Les informations principales à retenir sont :

- Sur le processus décisionnel :

  • La commission se réunit au moins une fois par mois : espérons que ce rythme pourra augmenter avec le volume de dossiers présentés ;
  • Elle ne peut statuer qu’en présence de l’ensemble de ses membres ;
  • La décision est prise à la majorité simple de ses membres: voilà qui nous éclaire sur le processus décisionnel, sur lequel nous nous interrogions, et qui permet à la CRMA de gagner en souveraineté, eu égard à la présence de deux médecins experts indépendants ;

- Sur la mission du secrétariat :

  • Il convoque les membres de la commission ;
  • Il assiste à chaque séance de la CRMA et établit le procès-verbal.
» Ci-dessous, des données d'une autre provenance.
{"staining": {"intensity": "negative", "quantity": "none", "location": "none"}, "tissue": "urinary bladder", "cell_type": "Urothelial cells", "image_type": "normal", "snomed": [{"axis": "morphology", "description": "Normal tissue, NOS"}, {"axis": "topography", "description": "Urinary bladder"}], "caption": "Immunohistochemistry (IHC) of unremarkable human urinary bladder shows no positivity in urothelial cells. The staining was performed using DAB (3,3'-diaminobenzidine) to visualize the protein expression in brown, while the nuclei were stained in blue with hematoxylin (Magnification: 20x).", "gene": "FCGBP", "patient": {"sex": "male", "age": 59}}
Il notifie les décisions de la commission ;
  • Il constitue le dossier à l’attention de chaque membre de la commission, comprenant la copie du recours préalable, copie de la décision contestée, copie de l’intégralité du rapport médical originel établi par le médecin conseil, et le cas échéant, les observations de l’auteur du recours (observations du médecin mandaté par l’employeur dans le délai de vingt jours).

- Sur les autres missions :

  • Dans le cas où le recours est adressé à la CRMA alors qu’il relève de la compétence de la CRA (régime général), le secrétariat transfère le dossier à cette dernière et en avise l’auteur de la réclamation ;
  • Dans le cas où le recours relève à la fois de la compétence de la CRMA et de la CRA, le secrétariat transmet à cette dernière copie du recours aux fins d’examen des questions relevant de sa compétence. Il en avise également l'auteur du recours.
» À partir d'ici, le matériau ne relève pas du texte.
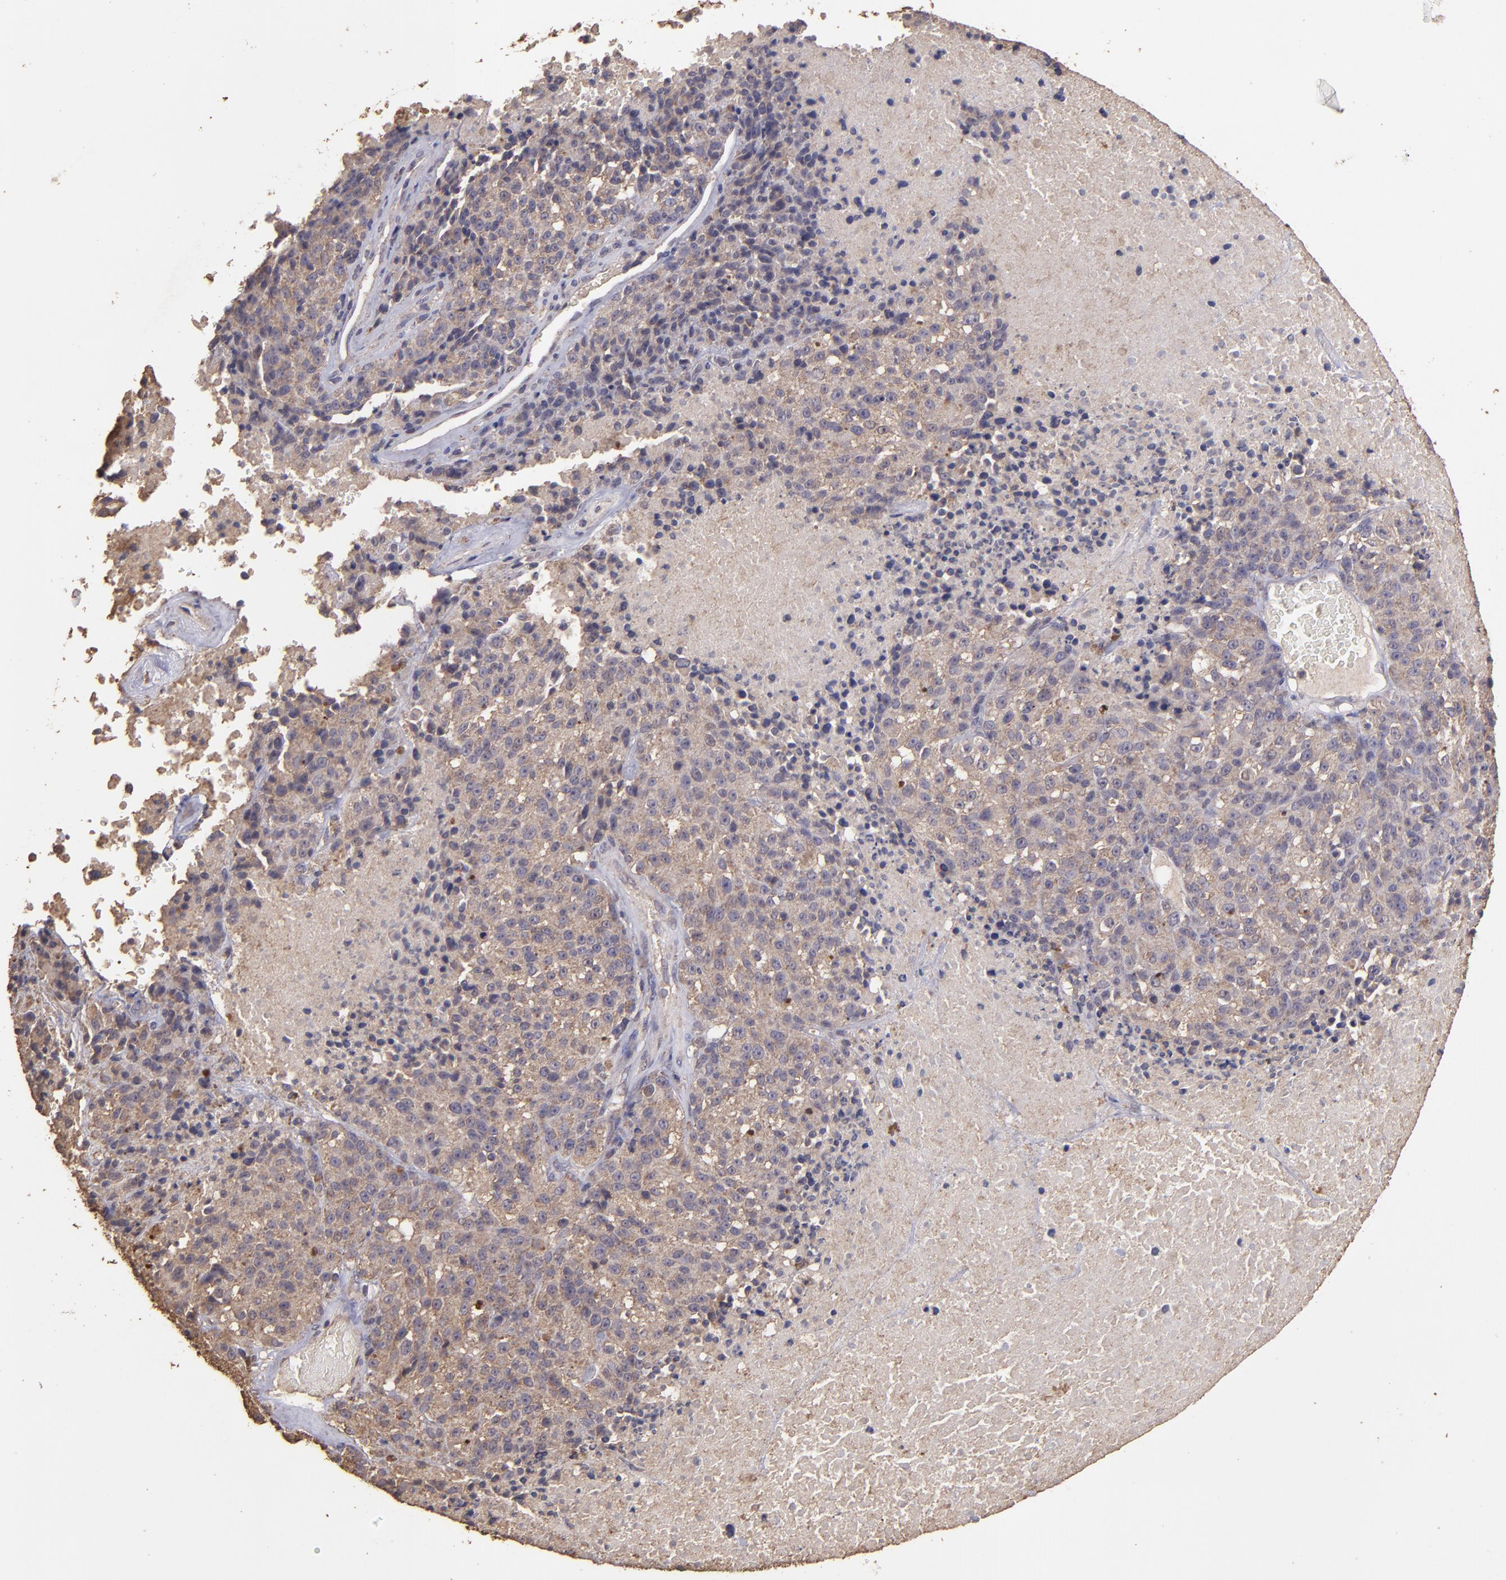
{"staining": {"intensity": "weak", "quantity": ">75%", "location": "cytoplasmic/membranous"}, "tissue": "melanoma", "cell_type": "Tumor cells", "image_type": "cancer", "snomed": [{"axis": "morphology", "description": "Malignant melanoma, Metastatic site"}, {"axis": "topography", "description": "Cerebral cortex"}], "caption": "DAB immunohistochemical staining of malignant melanoma (metastatic site) shows weak cytoplasmic/membranous protein positivity in about >75% of tumor cells.", "gene": "HECTD1", "patient": {"sex": "female", "age": 52}}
Voilà donc pour les précisions apportées par l’arrêté paru in extremis.

S’il nous éclaire notamment sur le processus décisionnel, on peut être déçu de l’absence de précisions sur les modalités concrètes de circulation des documents ainsi que sur le contrôle et la computation des délais impartis à chacun.

Sur ce dernier point, on regrette évidemment le silence du texte sur les modalités d’envoi de la copie du recours par le secrétariat de la copie du recours au médecin conseil ayant rendu l’avis contesté, alors que cet envoi marque le point de départ de l’ensemble des délais de procédures.

SI cela peut offrir aux employeurs certaines opportunités dans le silence du texte, c’est donc la pratique qui apportera les ultimes réponses à ces questions.